(Page-level text extractions)
★ ★ ★ ★

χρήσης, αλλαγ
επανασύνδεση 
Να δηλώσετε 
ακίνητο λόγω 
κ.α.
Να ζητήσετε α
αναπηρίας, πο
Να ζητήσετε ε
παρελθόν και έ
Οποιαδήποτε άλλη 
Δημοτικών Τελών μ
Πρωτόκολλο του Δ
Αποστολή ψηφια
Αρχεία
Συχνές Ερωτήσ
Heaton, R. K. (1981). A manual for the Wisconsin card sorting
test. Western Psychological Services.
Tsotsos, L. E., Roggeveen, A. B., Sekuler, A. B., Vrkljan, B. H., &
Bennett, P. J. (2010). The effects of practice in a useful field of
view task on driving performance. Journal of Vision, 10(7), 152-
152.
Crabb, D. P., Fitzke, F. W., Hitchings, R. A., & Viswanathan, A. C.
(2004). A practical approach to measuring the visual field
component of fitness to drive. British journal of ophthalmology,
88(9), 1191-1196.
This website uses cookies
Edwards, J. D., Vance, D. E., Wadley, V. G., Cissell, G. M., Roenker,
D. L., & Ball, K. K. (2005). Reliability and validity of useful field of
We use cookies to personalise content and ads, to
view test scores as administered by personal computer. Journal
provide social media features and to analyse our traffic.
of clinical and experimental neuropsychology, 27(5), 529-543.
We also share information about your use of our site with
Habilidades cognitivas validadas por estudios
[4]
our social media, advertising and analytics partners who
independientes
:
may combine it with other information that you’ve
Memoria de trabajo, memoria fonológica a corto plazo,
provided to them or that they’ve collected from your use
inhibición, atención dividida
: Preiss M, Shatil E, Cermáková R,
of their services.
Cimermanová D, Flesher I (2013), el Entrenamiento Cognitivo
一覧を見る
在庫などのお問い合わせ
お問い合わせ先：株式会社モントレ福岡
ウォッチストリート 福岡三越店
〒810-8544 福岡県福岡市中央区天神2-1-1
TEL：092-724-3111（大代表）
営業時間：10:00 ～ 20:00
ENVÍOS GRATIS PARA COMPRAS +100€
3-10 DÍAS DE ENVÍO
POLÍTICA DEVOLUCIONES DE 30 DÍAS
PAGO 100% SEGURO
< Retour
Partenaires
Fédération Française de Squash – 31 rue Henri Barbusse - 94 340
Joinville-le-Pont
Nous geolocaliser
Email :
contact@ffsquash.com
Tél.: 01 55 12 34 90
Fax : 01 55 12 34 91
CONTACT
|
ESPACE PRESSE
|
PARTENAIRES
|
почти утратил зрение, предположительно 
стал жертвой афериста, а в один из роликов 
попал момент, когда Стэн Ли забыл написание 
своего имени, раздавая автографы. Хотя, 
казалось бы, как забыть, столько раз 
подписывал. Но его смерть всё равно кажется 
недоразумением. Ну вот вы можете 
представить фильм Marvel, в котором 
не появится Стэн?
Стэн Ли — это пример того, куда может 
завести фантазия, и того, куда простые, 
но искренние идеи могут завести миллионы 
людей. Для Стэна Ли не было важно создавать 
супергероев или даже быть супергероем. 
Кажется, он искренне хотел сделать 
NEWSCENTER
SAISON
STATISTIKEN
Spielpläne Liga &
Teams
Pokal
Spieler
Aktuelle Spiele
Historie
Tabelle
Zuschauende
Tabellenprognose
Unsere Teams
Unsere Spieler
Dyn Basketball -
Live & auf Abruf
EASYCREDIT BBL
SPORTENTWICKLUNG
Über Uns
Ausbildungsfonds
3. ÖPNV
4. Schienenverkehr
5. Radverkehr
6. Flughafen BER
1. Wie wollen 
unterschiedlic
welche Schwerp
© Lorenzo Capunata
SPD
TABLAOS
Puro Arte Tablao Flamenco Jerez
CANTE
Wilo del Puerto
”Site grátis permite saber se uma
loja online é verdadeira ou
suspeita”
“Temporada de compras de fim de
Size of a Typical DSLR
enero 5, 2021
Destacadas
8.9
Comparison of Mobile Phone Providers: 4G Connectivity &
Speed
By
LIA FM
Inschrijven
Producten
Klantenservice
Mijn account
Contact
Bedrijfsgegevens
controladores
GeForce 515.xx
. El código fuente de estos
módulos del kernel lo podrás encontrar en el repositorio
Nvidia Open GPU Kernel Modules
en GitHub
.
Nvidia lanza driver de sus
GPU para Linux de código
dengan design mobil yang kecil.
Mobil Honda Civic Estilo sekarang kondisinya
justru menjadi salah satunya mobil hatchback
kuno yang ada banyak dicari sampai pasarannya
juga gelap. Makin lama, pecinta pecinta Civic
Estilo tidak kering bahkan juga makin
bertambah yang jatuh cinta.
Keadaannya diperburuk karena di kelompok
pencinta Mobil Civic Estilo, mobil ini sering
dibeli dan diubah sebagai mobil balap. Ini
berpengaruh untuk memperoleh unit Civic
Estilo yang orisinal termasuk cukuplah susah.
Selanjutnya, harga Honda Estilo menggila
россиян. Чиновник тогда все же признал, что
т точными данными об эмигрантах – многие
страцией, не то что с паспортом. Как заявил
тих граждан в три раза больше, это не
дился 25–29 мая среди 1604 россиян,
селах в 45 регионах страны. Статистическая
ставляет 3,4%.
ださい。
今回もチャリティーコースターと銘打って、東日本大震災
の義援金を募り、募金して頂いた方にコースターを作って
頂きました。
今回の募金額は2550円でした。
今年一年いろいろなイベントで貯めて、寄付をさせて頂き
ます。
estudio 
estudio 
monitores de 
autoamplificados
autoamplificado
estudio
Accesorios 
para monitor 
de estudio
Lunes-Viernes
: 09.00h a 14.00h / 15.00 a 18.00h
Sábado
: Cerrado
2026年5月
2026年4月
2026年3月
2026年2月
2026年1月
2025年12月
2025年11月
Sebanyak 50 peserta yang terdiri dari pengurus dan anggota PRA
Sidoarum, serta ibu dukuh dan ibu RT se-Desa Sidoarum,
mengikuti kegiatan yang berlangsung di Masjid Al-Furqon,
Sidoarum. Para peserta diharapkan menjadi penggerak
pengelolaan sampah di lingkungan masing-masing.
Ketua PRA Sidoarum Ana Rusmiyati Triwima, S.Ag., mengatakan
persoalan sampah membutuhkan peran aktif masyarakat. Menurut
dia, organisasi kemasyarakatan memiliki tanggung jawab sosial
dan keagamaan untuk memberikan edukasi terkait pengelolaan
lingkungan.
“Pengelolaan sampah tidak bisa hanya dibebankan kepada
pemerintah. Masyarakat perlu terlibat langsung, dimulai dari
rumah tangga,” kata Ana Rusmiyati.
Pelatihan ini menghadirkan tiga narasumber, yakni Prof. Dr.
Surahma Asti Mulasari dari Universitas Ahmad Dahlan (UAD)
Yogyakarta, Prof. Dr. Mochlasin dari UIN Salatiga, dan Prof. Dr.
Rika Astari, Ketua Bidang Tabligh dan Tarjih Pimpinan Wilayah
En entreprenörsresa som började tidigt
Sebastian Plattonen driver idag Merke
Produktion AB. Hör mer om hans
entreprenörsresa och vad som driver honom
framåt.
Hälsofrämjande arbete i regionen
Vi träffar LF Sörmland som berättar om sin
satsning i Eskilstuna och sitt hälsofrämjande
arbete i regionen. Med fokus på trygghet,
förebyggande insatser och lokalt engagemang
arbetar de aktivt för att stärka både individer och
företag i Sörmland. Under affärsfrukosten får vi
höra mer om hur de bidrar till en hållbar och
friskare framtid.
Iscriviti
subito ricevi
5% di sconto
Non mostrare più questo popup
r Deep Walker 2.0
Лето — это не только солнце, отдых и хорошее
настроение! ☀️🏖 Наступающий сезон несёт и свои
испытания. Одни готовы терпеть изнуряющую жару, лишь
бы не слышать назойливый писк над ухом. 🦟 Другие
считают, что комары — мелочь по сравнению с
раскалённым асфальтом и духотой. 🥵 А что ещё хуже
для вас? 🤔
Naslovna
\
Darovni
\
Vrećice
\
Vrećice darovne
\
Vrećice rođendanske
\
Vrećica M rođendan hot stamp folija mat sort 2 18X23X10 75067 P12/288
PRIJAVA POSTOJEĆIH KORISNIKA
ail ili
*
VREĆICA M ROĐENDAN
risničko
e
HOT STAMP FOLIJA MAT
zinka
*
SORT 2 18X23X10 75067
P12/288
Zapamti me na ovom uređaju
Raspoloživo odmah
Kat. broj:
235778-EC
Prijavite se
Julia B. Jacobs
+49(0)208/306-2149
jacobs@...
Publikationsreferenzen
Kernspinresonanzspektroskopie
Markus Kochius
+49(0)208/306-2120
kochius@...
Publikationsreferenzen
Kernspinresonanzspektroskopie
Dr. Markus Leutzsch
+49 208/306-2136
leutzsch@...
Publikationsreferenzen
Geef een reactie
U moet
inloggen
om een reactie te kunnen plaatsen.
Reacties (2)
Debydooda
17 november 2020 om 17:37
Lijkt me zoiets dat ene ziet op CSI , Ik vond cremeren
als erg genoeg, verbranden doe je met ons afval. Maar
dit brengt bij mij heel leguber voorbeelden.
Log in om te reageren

★ ★ ★ ★

*WHAT YOU NEED TO DO*. Please retype the data exactly as it stands, from its first line down to the line that contains "Edwards, J. D., Vance, D.", then stop.

*SOLVED EXERCISE*.
χρήσης, αλλαγ
επανασύνδεση 
Να δηλώσετε 
ακίνητο λόγω 
κ.α.
Να ζητήσετε α
αναπηρίας, πο
Να ζητήσετε ε
παρελθόν και έ
Οποιαδήποτε άλλη 
Δημοτικών Τελών μ
Πρωτόκολλο του Δ
Αποστολή ψηφια
Αρχεία
Συχνές Ερωτήσ
Heaton, R. K. (1981). A manual for the Wisconsin card sorting
test. Western Psychological Services.
Tsotsos, L. E., Roggeveen, A. B., Sekuler, A. B., Vrkljan, B. H., &
Bennett, P. J. (2010). The effects of practice in a useful field of
view task on driving performance. Journal of Vision, 10(7), 152-
152.
Crabb, D. P., Fitzke, F. W., Hitchings, R. A., & Viswanathan, A. C.
(2004). A practical approach to measuring the visual field
component of fitness to drive. British journal of ophthalmology,
88(9), 1191-1196.
This website uses cookies
Edwards, J. D., Vance, D. E., Wadley, V. G., Cissell, G. M., Roenker,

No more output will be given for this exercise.